- Directions for this task
Convert the material from its first line through the line containing "genus: Dolomedes", inclusive, into a Markdown table with the columns Row and Line, numbering each line and omitting any blank lines.

- Extracted information
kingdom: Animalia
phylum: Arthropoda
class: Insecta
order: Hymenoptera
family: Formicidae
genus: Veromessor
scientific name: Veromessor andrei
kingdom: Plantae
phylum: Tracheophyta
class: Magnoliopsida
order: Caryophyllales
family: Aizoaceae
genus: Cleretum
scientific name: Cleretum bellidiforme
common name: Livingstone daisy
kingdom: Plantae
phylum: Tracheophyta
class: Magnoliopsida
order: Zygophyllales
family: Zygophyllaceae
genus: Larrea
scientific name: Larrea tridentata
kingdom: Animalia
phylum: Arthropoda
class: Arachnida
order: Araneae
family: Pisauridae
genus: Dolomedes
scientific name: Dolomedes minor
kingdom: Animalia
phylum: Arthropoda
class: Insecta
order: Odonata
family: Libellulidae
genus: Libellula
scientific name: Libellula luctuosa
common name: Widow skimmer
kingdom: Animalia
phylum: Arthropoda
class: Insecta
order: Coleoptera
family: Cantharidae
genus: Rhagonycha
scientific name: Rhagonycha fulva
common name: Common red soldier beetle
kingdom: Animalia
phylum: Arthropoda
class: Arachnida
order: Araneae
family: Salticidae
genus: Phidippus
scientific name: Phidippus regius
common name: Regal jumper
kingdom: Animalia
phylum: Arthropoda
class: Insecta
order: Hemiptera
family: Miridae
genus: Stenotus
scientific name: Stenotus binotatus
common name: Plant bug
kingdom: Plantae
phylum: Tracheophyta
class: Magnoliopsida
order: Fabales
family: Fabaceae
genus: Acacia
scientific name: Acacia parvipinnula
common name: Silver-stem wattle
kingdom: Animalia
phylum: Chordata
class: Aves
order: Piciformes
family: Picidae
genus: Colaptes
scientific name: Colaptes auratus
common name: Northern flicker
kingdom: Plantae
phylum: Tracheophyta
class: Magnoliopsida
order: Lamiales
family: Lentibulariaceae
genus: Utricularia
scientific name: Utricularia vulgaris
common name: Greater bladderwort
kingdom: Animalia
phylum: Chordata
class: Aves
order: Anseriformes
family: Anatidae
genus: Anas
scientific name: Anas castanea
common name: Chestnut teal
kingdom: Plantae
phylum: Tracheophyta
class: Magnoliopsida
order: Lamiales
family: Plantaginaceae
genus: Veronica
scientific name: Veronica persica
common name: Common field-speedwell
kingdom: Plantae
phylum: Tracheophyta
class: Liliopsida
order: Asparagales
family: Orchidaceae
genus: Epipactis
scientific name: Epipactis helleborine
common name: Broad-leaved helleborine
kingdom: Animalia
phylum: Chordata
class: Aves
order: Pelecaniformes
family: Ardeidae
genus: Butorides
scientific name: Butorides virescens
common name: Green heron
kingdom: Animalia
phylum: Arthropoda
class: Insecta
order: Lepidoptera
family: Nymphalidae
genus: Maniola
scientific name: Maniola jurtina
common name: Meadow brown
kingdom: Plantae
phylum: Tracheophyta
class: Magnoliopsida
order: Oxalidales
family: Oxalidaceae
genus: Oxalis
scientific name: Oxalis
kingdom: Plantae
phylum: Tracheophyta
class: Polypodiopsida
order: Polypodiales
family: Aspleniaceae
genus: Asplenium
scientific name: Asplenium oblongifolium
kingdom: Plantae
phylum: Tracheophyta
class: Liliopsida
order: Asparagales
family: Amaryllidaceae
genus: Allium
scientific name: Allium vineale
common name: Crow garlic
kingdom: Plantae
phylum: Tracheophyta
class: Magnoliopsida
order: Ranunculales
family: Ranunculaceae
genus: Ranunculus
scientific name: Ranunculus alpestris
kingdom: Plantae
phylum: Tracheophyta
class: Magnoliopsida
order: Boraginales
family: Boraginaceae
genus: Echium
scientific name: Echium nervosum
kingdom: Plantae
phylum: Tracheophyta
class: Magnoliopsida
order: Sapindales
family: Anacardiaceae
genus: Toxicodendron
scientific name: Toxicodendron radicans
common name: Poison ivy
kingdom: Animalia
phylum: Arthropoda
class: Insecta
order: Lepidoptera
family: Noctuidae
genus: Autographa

- Expected answer
| Row | Line |
|---|---|
| 1 | kingdom: Animalia |
| 2 | phylum: Arthropoda |
| 3 | class: Insecta |
| 4 | order: Hymenoptera |
| 5 | family: Formicidae |
| 6 | genus: Veromessor |
| 7 | scientific name: Veromessor andrei |
| 8 | kingdom: Plantae |
| 9 | phylum: Tracheophyta |
| 10 | class: Magnoliopsida |
| 11 | order: Caryophyllales |
| 12 | family: Aizoaceae |
| 13 | genus: Cleretum |
| 14 | scientific name: Cleretum bellidiforme |
| 15 | common name: Livingstone daisy |
| 16 | kingdom: Plantae |
| 17 | phylum: Tracheophyta |
| 18 | class: Magnoliopsida |
| 19 | order: Zygophyllales |
| 20 | family: Zygophyllaceae |
| 21 | genus: Larrea |
| 22 | scientific name: Larrea tridentata |
| 23 | kingdom: Animalia |
| 24 | phylum: Arthropoda |
| 25 | class: Arachnida |
| 26 | order: Araneae |
| 27 | family: Pisauridae |
| 28 | genus: Dolomedes |